Despite today’s GDP figures showing that the UK economy has fallen shrank in the second half of 2023, forecasts suggest that things are looking up in 2024 and Hunt needs to take full advantage without delay.
Leading experts told the Daily Express the Chancellor may have enough headroom to knock £20billion off the collective tax bill and should take further measures to boost the country. Official figures released yesterday revealed that inflation defied predictions of a rise in January.
It unexpectedly held steady at four percent – below the 4.2 percent forecast by some financial commentators.
Food costs dropped for the first time in two-and-a-half years with the prices of bread, cereals, cream crackers and chocolate biscuits all coming in lower.
Meanwhile Andrew Bailey, the Governor of the Bank of England, also told peers yesterday the UK’s economy is beginning to improve.
Crucial gross domestic product figures due to be released today were expected to show that the country tipped into a technical recession at the end of last year.
But Mr Bailey assured the House of Lords economic affairs committee yesterday: “Going forward – and I think this is in some ways more significant – we are now seeing some signs of the beginning of a pick-up in some of the surveys, for instance … we’ve got a modest pick-up this year which continues thereafter.”
Samuel Tombs, chief UK economist at Pantheon Macroeconomics researchers, forecast a 0.1 percent decline in the fourth quarter.
But he added prospects already looked brighter.
Mr Tombs continued: “The reality is the economy is now on the up.
“Developments since our last forecast review at the start of January have left us more confident in our above-consensus forecast that quarter-to-quarter growth in GDP will pick up to an average rate of 0.3 percent this year.”

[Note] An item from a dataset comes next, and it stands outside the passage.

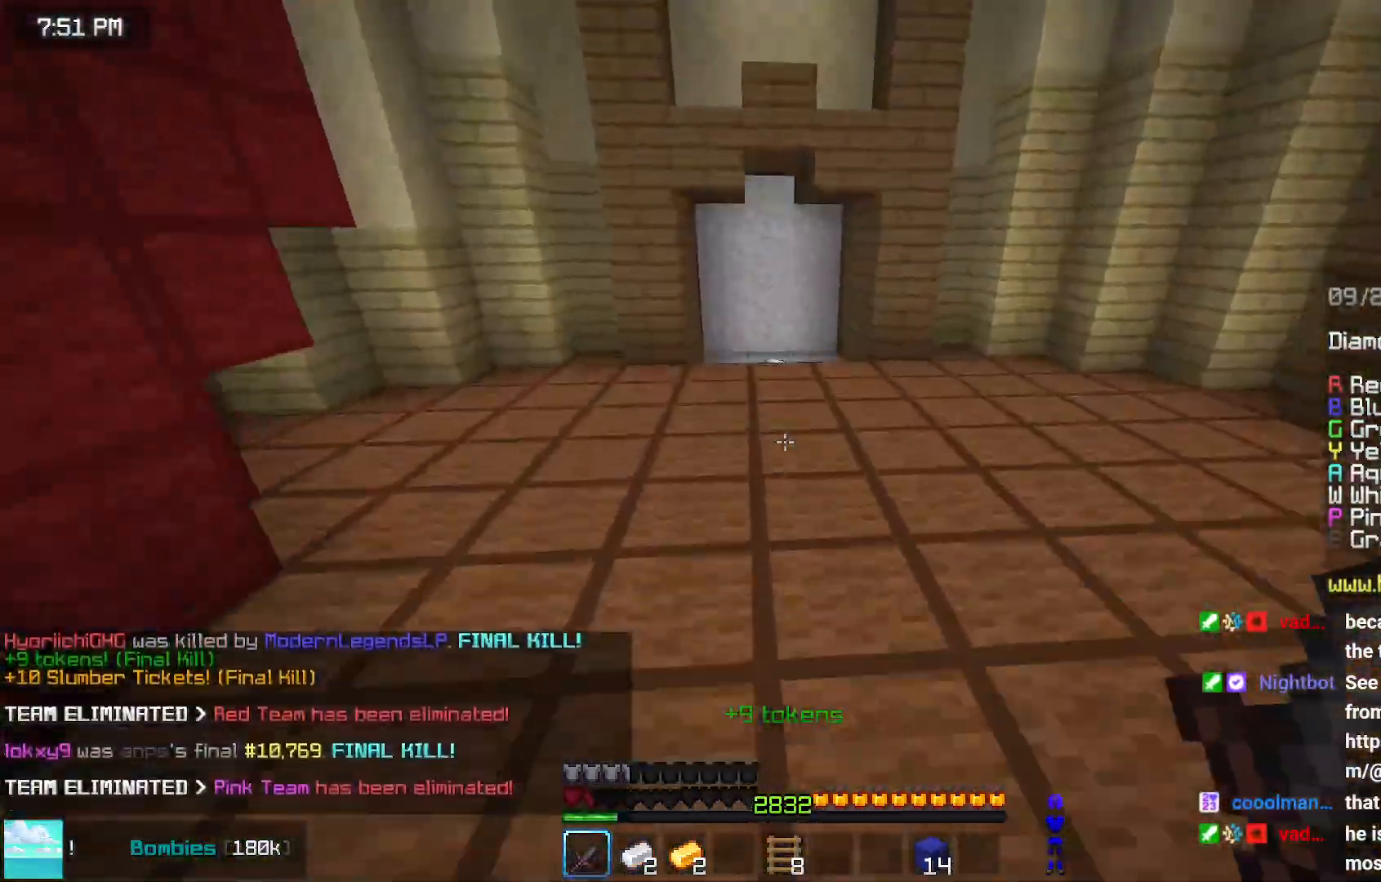
{"keys": ["space", "up"], "mouse": [], "events": []}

Mr Hunt commented on the standstill inflation figure that was unveiled yesterday: “Inflation never falls in a perfect straight line, but the plan is working.
“We have made huge progress in bringing inflation down from 11 percent, and the Bank of England forecast that it will fall to around 2 percent in a matter of months.”

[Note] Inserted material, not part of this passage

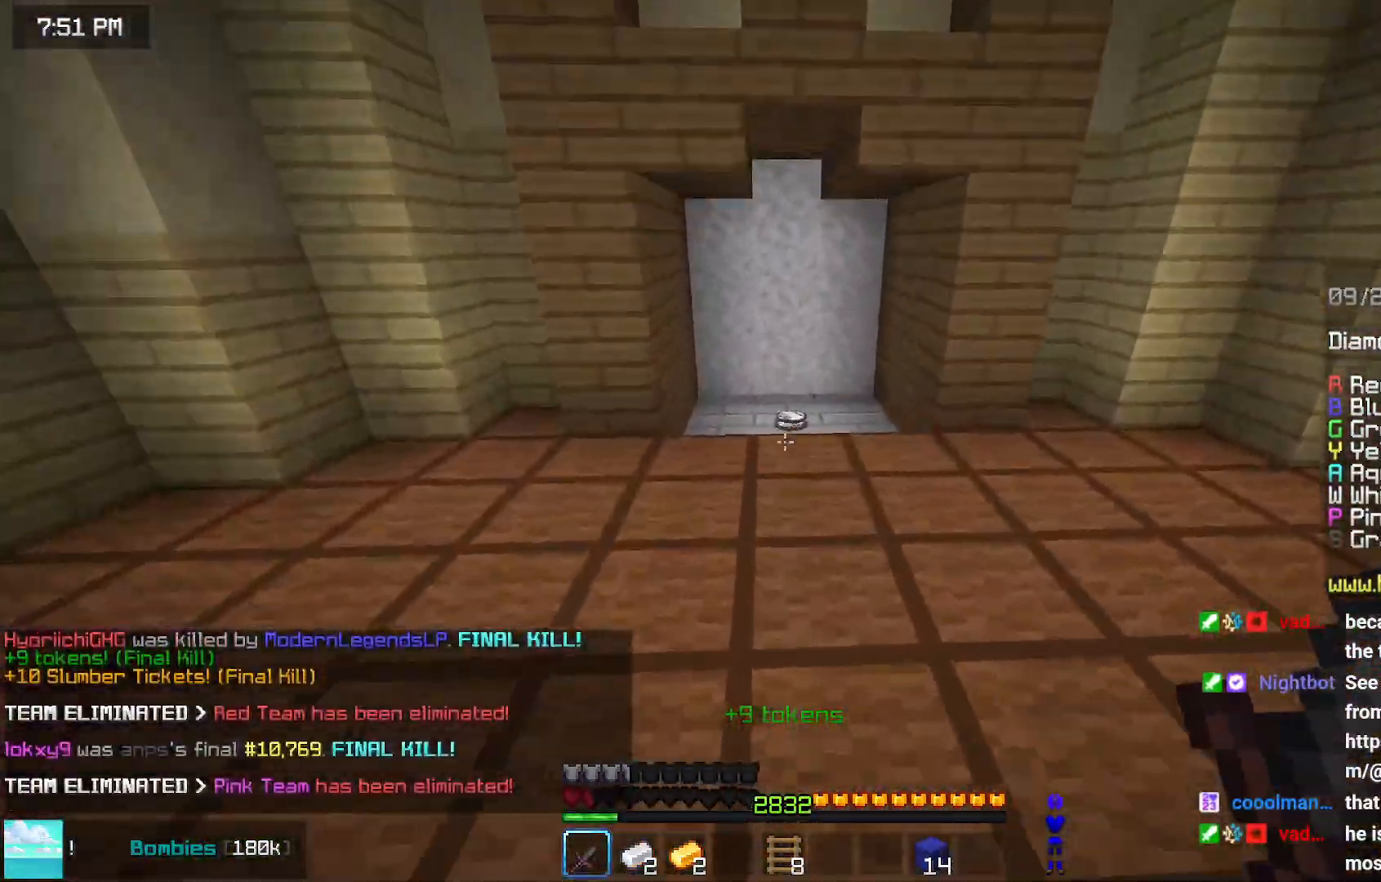
{"keys": ["up"], "mouse": [], "events": [[350, "space", "up"]]}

As reports came in that the economy was improving, the Daily Express sought the views of a panel of five economic experts.
They urged the Chancellor to cut taxes, to reduce government waste and to increase productivity in the public sector.
The group said that Mr Hunt should especially target taxation that inhibits growth in his spring Budget on March 6 This includes income tax and stamp duty as well as inheritance tax and the tourist tax.
Professor Patrick Minford, a internationally respected economist at Cardiff Business School, declared: “Mr Hunt has shown that he understands the importance of lighter regulations.
“Now he must show he also understands the need for lower tax rates.” The experts said that cutting taxes would put more money into people’s pockets.
That cash would then work its way back into the economy, delivering some much-needed growth.
READ MORE: Britain enters recession as GDP falls for second consecutive quarter
Mr Hunt also had the opportunity to give businesses a boost, by cutting corporation tax from today’s rate of 25p back down to 19p where it had been previously. That move would help to support the millions of small and medium-sized businesses that are struggling to survive and grow.
Douglas McWilliams, the deputy chairman of Centre for Economics and Business Research consultancy, also urged the Chancellor to attack the “cancer of inefficiency” that he said affects public services.
Here’s how different tax cuts could stimulate the economy.
Cutting income tax rates: Proponents argue putting more money in workers’ pockets can increase consumer spending power, incentivise people to work and lead to higher productivity.
Scrapping stamp duty on houses under £1million: This could reinvigorate the housing market by encouraging people to downsize or move to larger homes.
Scrapping inheritance tax: The unpopular tax brings in just £7billion each year, less than one percent of government revenues. Critics say the levy reduces savings, meaning abolishing it could increase investment.
Scrapping “tourist tax”: The Office for Budget Responsibility is to review the 2020 decision to scrap tax-free shopping for tourists, which leisure firms and retailers say deters visitors and has lost the UK billions in sales.
Cutting corporation tax: Hunt should reverse the rise in corporation tax from 25 percent to make it a more internationally competitive 19 percent.
Supporters argue low rates of corporation tax provide incentives for firms to invest in the UK. They point to the Republic of Ireland which has had a corporation tax rate of 12.5 percent since 2003 and has become a magnet for overseas investment.